Let's take a look at three keys for victory for West Virginia in today's New Era Pinstripe Bowl.
1. Limit the long ball. West Virginia has given up 63 completions longer than 20 yards this season, more than any team since Nevada all the way back in 2008. Syracuse's Ryan Nassib is a future NFL player who can sling it and had a huge senior season with 3,619 yards, 24 touchdowns and nine picks. West Virginia is going to give up yards, but it's got to make Syracuse earn them, and the easiest way to do that is to prevent the big ball over the top. Keith Patterson has taken over defensive play-calling duties from Joe DeForest. Will we see a noticeable difference? WVU's bowl hopes likely depend on it.

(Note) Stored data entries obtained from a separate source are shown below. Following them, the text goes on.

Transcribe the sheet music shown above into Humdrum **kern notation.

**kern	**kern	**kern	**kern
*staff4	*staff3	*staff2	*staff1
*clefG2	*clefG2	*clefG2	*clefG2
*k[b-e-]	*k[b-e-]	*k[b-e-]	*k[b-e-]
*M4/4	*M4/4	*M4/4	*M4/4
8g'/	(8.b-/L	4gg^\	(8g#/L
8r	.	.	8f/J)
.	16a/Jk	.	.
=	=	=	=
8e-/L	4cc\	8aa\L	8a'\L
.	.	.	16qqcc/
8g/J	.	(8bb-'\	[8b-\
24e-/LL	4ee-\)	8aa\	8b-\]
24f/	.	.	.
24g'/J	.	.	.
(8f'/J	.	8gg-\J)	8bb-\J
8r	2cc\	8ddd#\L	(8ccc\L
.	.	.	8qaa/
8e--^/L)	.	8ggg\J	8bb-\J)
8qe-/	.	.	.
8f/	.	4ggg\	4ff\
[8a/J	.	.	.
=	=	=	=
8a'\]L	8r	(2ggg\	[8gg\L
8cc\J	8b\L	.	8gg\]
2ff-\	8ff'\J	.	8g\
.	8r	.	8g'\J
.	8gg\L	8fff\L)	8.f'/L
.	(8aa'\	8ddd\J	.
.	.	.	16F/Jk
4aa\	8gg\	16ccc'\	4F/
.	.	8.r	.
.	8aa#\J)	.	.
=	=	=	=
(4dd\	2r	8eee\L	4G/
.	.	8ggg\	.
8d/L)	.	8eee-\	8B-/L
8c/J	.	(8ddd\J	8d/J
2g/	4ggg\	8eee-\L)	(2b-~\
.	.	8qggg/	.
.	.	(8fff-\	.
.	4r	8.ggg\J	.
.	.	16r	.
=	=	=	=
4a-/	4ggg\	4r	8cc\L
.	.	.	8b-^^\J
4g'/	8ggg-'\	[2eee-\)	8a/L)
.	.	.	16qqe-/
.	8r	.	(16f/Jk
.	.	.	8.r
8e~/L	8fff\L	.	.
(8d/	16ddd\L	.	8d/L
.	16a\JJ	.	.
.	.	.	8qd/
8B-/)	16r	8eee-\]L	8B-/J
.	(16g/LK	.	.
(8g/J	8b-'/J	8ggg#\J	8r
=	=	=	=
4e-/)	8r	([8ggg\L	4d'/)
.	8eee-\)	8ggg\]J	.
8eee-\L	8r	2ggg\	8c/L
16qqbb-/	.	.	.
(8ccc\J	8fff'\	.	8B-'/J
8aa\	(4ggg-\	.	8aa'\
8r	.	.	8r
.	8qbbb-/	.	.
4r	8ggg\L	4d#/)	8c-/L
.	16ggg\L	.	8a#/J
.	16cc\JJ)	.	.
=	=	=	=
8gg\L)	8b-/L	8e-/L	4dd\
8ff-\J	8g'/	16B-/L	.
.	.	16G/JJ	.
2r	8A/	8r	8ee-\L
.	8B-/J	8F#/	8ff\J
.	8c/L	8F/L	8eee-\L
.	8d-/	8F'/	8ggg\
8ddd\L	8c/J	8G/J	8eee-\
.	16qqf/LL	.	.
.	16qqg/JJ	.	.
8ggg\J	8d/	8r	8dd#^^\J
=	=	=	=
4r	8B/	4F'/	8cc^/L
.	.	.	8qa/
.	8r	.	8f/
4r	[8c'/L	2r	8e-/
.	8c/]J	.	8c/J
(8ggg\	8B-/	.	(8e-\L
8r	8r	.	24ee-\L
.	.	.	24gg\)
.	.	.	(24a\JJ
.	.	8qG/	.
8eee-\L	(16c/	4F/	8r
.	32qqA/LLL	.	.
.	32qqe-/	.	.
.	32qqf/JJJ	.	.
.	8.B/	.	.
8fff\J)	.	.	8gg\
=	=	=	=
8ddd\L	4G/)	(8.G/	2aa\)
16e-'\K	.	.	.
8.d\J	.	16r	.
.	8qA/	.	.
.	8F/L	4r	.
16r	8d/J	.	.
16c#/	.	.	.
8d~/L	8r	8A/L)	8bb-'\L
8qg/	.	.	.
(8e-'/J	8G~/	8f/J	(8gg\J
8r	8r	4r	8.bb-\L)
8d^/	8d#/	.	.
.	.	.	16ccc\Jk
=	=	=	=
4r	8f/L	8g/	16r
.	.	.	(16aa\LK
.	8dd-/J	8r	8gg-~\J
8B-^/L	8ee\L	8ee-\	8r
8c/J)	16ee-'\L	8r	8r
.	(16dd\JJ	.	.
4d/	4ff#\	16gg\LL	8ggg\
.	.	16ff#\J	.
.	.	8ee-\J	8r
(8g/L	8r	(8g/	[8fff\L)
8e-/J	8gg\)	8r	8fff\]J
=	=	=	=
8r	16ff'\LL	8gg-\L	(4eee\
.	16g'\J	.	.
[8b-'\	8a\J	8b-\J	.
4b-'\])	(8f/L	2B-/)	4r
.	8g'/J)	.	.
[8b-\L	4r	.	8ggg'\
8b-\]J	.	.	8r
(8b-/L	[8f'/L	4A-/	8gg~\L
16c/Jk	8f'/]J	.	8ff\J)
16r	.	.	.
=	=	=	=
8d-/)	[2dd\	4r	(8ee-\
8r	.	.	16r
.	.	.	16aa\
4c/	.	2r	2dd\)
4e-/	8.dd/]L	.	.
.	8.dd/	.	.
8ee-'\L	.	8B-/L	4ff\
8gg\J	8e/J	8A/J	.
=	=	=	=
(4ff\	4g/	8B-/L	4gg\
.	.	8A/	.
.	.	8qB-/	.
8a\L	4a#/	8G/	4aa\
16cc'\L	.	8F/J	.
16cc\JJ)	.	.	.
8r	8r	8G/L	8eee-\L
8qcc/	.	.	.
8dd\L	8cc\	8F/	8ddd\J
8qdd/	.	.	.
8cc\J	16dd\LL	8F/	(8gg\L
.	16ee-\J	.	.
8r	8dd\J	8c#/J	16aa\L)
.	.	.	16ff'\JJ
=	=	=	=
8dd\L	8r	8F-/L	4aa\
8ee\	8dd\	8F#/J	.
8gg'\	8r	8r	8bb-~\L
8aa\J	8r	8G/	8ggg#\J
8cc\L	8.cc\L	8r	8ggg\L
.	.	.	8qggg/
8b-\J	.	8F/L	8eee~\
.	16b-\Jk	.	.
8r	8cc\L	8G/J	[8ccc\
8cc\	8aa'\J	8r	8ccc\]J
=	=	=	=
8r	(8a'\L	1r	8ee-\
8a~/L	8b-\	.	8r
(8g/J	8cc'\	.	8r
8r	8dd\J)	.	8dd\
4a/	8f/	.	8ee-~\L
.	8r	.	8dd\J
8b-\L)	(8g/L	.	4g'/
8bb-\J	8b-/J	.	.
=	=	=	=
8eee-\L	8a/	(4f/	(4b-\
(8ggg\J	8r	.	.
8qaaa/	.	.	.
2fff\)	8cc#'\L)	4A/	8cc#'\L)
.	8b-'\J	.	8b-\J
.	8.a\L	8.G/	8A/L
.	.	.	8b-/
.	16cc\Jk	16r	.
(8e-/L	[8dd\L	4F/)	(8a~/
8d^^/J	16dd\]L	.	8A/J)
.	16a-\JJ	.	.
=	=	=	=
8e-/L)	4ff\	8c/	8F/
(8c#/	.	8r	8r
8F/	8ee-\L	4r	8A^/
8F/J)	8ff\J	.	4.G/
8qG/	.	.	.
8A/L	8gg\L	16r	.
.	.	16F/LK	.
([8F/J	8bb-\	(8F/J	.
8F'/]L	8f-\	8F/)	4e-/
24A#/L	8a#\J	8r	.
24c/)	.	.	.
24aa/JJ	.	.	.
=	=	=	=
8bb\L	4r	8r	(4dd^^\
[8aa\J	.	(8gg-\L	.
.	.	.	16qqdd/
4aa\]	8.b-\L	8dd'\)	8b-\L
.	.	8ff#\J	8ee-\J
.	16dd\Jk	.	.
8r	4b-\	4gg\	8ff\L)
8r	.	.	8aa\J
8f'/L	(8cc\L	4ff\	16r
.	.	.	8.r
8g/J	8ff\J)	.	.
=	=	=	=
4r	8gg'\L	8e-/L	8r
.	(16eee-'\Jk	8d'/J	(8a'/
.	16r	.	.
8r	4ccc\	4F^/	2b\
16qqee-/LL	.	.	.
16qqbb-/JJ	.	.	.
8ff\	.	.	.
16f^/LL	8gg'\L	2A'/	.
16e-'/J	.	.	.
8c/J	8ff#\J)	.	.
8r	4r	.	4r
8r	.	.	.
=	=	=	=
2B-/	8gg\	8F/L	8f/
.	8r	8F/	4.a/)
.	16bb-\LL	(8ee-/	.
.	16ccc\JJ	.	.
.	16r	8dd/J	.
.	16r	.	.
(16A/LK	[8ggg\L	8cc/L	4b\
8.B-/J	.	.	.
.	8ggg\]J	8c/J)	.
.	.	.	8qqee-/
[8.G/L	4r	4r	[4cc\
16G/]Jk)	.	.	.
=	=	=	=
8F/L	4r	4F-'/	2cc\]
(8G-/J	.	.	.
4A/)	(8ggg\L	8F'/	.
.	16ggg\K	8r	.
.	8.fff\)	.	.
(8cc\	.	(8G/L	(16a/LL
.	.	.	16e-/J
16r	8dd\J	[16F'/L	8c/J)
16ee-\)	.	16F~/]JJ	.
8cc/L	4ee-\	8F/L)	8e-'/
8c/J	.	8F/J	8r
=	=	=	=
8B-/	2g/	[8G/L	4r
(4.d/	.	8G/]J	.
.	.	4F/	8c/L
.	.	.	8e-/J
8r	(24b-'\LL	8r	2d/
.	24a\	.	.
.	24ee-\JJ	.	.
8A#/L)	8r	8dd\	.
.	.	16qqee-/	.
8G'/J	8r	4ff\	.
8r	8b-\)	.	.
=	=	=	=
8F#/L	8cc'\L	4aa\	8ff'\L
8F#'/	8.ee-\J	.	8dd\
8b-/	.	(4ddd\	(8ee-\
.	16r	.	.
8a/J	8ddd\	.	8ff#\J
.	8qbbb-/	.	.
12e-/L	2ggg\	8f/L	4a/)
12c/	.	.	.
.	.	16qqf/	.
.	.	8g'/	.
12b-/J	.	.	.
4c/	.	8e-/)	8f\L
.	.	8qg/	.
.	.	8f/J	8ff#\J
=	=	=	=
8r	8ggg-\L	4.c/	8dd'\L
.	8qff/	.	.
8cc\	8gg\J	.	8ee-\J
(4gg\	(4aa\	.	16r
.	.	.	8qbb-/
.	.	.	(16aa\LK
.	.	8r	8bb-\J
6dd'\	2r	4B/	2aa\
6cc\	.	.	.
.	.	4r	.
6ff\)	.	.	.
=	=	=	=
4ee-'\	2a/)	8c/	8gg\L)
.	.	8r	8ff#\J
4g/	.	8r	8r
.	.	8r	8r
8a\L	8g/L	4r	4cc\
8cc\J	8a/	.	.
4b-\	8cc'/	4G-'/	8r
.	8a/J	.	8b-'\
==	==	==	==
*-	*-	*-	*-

2. Give Geno Smith some help. There's lots that goes into this, but for me, it comes down to the offensive line. Center Joe Madsen is the unit's best player, but he's academically ineligible. Smith, the nation's leader with 40 touchdown passes, needs time to to make plays. You can provide that time by blocking well, but it gets a whole lot easier when you run the ball well. WVU has been inconsistent in that area, but if it runs the ball well against Syracuse, keeping up in a high-scoring game without turnovers becomes a very reasonable proposition.
3. Keep it simple, y'all. Feed Tavon the rock. No need to get complex. West Virginia has about a million ways to do it, but the more Tavon Austin touches the ball, the better. Ask Oklahoma, which gave up 344 rushing yards and 572 all-purpose yards in a crazy night for the star. Austin is still getting some touches at running back, but WVU has got to work to get him the ball. If he gets fewer than 15 touches, West Virginia is not winning this game.